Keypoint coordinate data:
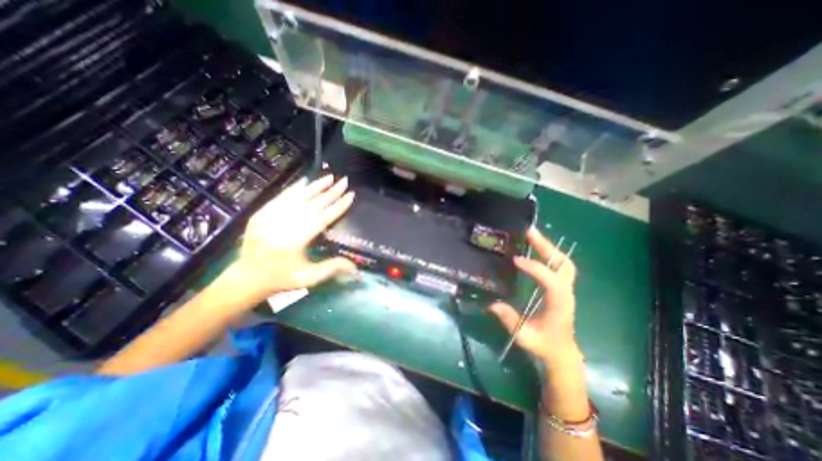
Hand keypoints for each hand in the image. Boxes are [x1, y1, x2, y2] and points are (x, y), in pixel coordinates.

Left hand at [223, 175, 357, 303]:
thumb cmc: (281, 279)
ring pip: (297, 197)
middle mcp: (282, 225)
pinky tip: (305, 181)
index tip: (350, 195)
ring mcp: (269, 217)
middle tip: (344, 181)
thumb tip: (356, 267)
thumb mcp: (309, 278)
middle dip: (330, 192)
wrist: (246, 278)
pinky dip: (295, 189)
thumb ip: (332, 268)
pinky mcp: (261, 213)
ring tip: (330, 177)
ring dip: (315, 186)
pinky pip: (281, 197)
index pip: (322, 218)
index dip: (338, 206)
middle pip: (312, 205)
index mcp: (295, 241)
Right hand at [487, 227, 583, 365]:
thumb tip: (492, 303)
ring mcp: (566, 289)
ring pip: (563, 262)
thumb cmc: (543, 345)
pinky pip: (559, 265)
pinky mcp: (561, 287)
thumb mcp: (524, 336)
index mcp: (559, 305)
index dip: (536, 268)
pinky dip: (549, 253)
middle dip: (546, 246)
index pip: (552, 281)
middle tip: (529, 232)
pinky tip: (536, 247)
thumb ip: (509, 320)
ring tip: (532, 235)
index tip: (517, 260)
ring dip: (548, 247)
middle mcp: (566, 293)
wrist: (562, 352)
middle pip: (563, 264)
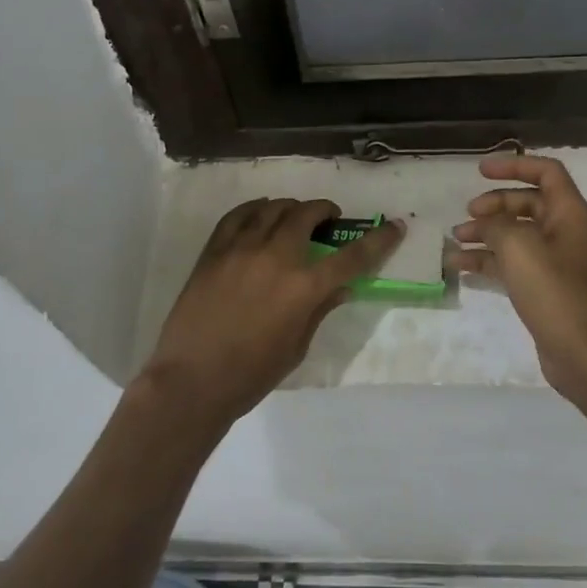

> Directions:
In the copy, no picture may appear; the records themselves must be output exactly.

> Solution to this exercise:
Hand keypoints for each hand in the image. Boxes are [x1, y1, x2, y2] and points are (x, y), in pixel coordinates.

Left hand at [223, 175, 357, 303]:
thumb cmc: (281, 279)
ring pip: (297, 197)
middle mcp: (282, 225)
pinky tip: (305, 181)
index tip: (350, 195)
ring mcp: (269, 217)
middle tip: (344, 181)
thumb tip: (356, 267)
thumb mcp: (309, 278)
middle dip: (330, 192)
wrist: (246, 278)
pinky dip: (295, 189)
thumb ip: (332, 268)
pinky mcp: (261, 213)
ring tip: (330, 177)
ring dip: (315, 186)
pinky pip: (281, 197)
index pip: (322, 218)
index dip: (338, 206)
middle pip: (312, 205)
index mcp: (295, 241)
Right hand at [487, 227, 583, 365]:
thumb tip: (492, 303)
ring mcp: (566, 289)
ring pip: (563, 262)
thumb cmc: (543, 345)
pinky pip: (559, 265)
pinky mcp: (561, 287)
thumb mcp: (524, 336)
index mcp: (559, 305)
index dip: (536, 268)
pinky dip: (549, 253)
middle dip: (546, 246)
index pip: (552, 281)
middle tip: (529, 232)
pinky tip: (536, 247)
thumb ip: (509, 320)
ring tip: (532, 235)
index tip: (517, 260)
ring dip: (548, 247)
middle mcp: (566, 293)
wrist: (562, 352)
middle pip: (563, 264)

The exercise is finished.